> Consegna A: Indica se ciascuna affermazione concorda con l'estratto sul «Nuovo Decalogo di Abramo Lincoln», rispondendo sì o no e citando testualmente le parole decisive dell'estratto. (i) I «10 Non fare» sono stati attribuiti a Lincoln per errore. (ii) Il numero di febbraio 1940 di «Investor America» indicava Boetcker come autore dei «10 Punti». (iii) Il foglietto con l'intestazione «The New Decalogue» porta una data.

> Estratto:
——————————

Il nuovo decalogo di Abramo Lincoln

"10 cose da non fare in politica"

I “10 Non fare”, Ten Don’ts, sono stati erroneamente ascritti ad Abramo Lincoln, ma l’identità della persona che volontariamente o inconsapevolmente li ha attribuiti a Lincoln non è stata mai accertata. Questa è la conclusione della Biblioteca del Congresso degli Stati Uniti (Library of Congress).

Ad essa mi rivolsi per appurare notizie sui famosi “10 Punti”.

Ne ebbi in risposta (con la consueta acribia e rapidità!) la dettagliata nota che sto per esporre come premessa del loro testo nell’uso più frequente, che, in forma di dieci comandamenti, va perciò sotto il nome di “Nuovo Decalogo di Abramo Lincoln”.

Le prime apparizioni di cui si ha conoscenza, ad aventi data certa, di alcuni dei “10 Punti” sono contenute in pubblicazioni del Reverendo William J. H. Boetcker (nato nel 1873). Uno di questi opuscoli, intitolato “Inside Maxims, Gold Nuggets Taken from the Boetcker Lectures”, contiene diverse massime che hanno una forte rassomiglianza con i punti 2, 3, 4 e 10.

La sua “Open letter to Father Charles E. Coughlin” ristampa la massima 25 (cioè i punti 2 e 4) e contiene alcune righe che rassomigliano molto al punto 3. I “10 Non fare” enumerati in un foglietto stampato non datato, avente l’intestazione “The New Decalogue”, che il Signor Boetcker ha largamente distribuito, contiene i punti da 2 a 5 ed il 10. Una versione leggermente differente che, sotto il titolo “The Industrial Decalogue”, fu incluso nel “The American Charter Compass…” dal Signor Boetcker, contiene i punti 6 e 8 sotto un singolo “Non fare” (Don’t).

Inoltre, i “10 Punti” sono stati pubblicati sotto il titolo “Warning Signs on the Road to Prosperity” sul retro della copertina di “Investor America” del febbraio 1940, senza alcuna attribuzione di autore. Il periodico, una pubblicazione mensile della “American Federation of Investors, Inc.”, di cui il Signor Hugh Stewart Magill era presidente, recava sul fronte della copertina una fotografia del Lincoln Memorial di Washington. Successivamente le massime, che avevano raggiunto una notevole popolarità sia nell’ambiente degli affari che in quello sociale, furono ristampate in un foglietto dalla Federazione e, poco dopo, apparvero nel “Congressional Record”, in giornali, organismi della Camera, organismi ufficiali, periodici, cartoline natalizie.

——————————

(Voci di dati archiviati)
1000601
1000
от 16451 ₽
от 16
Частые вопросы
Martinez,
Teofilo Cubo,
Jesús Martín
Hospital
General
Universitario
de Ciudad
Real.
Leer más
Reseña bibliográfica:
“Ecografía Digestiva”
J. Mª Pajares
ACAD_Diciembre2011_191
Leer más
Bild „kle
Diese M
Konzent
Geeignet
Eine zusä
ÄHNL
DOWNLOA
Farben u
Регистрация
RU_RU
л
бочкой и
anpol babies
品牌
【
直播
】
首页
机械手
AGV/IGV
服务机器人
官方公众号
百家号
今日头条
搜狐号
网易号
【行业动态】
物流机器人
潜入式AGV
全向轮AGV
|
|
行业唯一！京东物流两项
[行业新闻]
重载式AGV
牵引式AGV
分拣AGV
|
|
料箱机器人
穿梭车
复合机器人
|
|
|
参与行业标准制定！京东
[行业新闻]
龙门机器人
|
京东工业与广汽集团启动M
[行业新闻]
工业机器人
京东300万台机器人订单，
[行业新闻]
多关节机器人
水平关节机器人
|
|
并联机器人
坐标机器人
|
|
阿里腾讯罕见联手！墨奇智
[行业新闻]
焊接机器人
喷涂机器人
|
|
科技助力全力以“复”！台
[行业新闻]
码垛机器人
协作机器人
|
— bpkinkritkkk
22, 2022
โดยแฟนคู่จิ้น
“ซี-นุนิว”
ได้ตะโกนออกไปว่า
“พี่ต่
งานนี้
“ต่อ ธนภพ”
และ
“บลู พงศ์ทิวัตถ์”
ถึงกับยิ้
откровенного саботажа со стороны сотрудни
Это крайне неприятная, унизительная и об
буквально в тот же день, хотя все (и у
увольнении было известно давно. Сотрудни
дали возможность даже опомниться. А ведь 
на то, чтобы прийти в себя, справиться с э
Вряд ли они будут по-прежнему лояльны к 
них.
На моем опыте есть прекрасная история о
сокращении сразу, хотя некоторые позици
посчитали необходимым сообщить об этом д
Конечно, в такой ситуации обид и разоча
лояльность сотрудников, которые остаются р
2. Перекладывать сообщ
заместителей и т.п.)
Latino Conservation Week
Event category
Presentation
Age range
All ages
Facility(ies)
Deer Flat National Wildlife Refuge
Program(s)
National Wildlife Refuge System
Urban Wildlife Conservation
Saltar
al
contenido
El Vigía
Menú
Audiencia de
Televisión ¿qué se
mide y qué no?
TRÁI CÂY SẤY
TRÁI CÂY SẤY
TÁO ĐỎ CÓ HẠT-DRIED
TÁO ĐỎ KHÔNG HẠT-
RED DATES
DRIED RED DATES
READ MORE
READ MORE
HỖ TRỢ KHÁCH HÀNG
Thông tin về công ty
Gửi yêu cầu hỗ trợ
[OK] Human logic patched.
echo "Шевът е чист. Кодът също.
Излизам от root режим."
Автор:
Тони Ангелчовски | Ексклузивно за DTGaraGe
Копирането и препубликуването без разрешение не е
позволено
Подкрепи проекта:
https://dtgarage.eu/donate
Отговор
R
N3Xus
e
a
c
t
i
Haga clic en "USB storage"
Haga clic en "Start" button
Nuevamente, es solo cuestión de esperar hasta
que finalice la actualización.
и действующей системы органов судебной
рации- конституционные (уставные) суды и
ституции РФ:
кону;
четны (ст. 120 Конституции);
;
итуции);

——————————

> Consegna B: Aggiorna, per favore, la parte dell'elenco che si apre con la sua prima riga e si chiude con la riga che contiene "行业唯一！京东物流两项", entrambe incluse, sostituendo "Leer más" con "Ver más" e lasciando invariato tutto il resto. Riporta soltanto queste righe.

> Risposta attesa A:
(i) Sì: «sono stati erroneamente ascritti ad Abramo Lincoln»
(ii) No: «senza alcuna attribuzione di autore»
(iii) No: «un foglietto stampato non datato»

> Risposta attesa B:
1000601
1000
от 16451 ₽
от 16
Частые вопросы
Martinez,
Teofilo Cubo,
Jesús Martín
Hospital
General
Universitario
de Ciudad
Real.
Ver más
Reseña bibliográfica:
“Ecografía Digestiva”
J. Mª Pajares
ACAD_Diciembre2011_191
Ver más
Bild „kle
Diese M
Konzent
Geeignet
Eine zusä
ÄHNL
DOWNLOA
Farben u
Регистрация
RU_RU
л
бочкой и
anpol babies
品牌
【
直播
】
首页
机械手
AGV/IGV
服务机器人
官方公众号
百家号
今日头条
搜狐号
网易号
【行业动态】
物流机器人
潜入式AGV
全向轮AGV
|
|
行业唯一！京东物流两项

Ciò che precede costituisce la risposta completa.